Un volet fiscal articulé à un fonds spécial de 50 milliards FCFA
Sur le plan budgétaire, cette réforme s’inscrit dans un contexte de hausse des dépenses d’investissement sociales. Le projet de loi de finances 2026, d’un montant de 8 816,4 milliards FCFA, prévoit notamment la création d’un Fonds spécial de 50 milliards FCFA destiné à soutenir « l’autonomisation économique des femmes et la promotion de l’emploi des jeunes ».
Ce fonds est conçu comme un complément opérationnel aux mesures fiscales : là où les exonérations et crédits d’impôt jouent sur le coût marginal pour les entreprises et les particuliers, le fonds spécial doit intervenir sur le financement direct de projets, de formations, d’incubateurs ou de programmes d’accès au financement pour les jeunes et les femmes.
Lors de sa prestation de serment du 6 novembre, le président Paul Biya avait d’ailleurs indiqué que la situation des jeunes et des femmes serait une priorité de son nouveau septennat. La loi de finances donne un premier contenu chiffré à cet engagement, en combinant incitation fiscale et fonds ciblé.

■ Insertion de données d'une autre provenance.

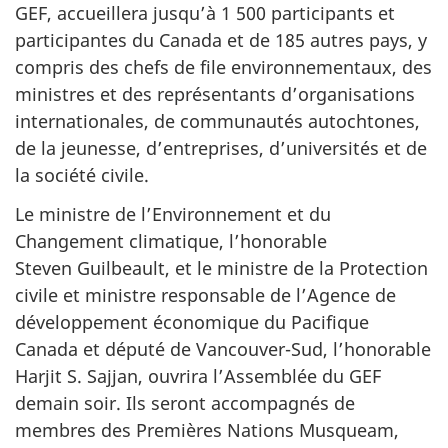
GEF, accueillera jusqu’à 1 500 participants et
participantes du Canada et de 185 autres pays, y
compris des chefs de file environnementaux, des
ministres et des représentants d’organisations
internationales, de communautés autochtones,
de la jeunesse, d’entreprises, d’universités et de
la société civile.
Le ministre de l’Environnement et du
Changement climatique, l’honorable
Steven Guilbeault, et le ministre de la Protection
civile et ministre responsable de l’Agence de
développement économique du Pacifique
Canada et député de Vancouver-Sud, l’honorable
Harjit S. Sajjan, ouvrira l’Assemblée du GEF
demain soir. Ils seront accompagnés de
membres des Premières Nations Musqueam,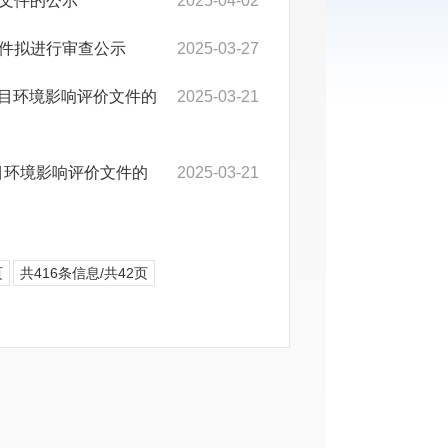
文件的公示
2025-04-02
件拟进行审查公示
2025-03-27
项目环境影响评价文件的
2025-03-21
目环境影响评价文件的
2025-03-21
页
共416条信息/共42页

Opportunité ou effet d’affichage ? Les défis de mise en œuvre
Reste une interrogation centrale : ces incitations fiscales produiront-elles un effet réel sur l’emploi des jeunes, ou resteront-elles en grande partie théoriques ?
Plusieurs défis se dessinent déjà :
La complexité administrative peut freiner les entreprises, surtout les PME, dans la mobilisation effective du crédit d’impôt, faute de conseil ou de capacité de suivi.
Le dispositif repose sur la capacité de l’administration fiscale à agréer les structures de formation et d’insertion, à contrôler la réalité des dépenses déclarées et à éviter les effets d’aubaine (emplois fictifs, formations de façade, recyclage de dépenses déjà prévues).
La conjoncture économique (coût du crédit, incertitudes sectorielles) pourrait inciter certaines entreprises à rester prudentes sur les recrutements, même avec allègement fiscal, si la demande n’est pas suffisamment dynamique.
En arrière-plan, la question de l’alignement entre formation et besoins du marché reste déterminante. Un crédit d’impôt de 20 % peut améliorer l’équation financière côté entreprises, mais ne résout pas à lui seul les problèmes de qualité des formations initiales, de soft skills ou de mobilité géographique des jeunes.
Si le dispositif est bien exécuté, il pourrait toutefois constituer un signal fort : celui d’un État qui accepte de partager le risque d’investissement dans le capital humain, et qui demande au secteur privé et aux particuliers de prendre part, fiscalement encouragés, à l’effort de génération d’emplois.
Les prochaines années diront si ce levier fiscal deviendra un véritable outil de transformation du marché du travail des jeunes au Cameroun… ou s’il restera un article de plus dans un Code général des impôts déjà dense, avec un impact limité sur le terrain.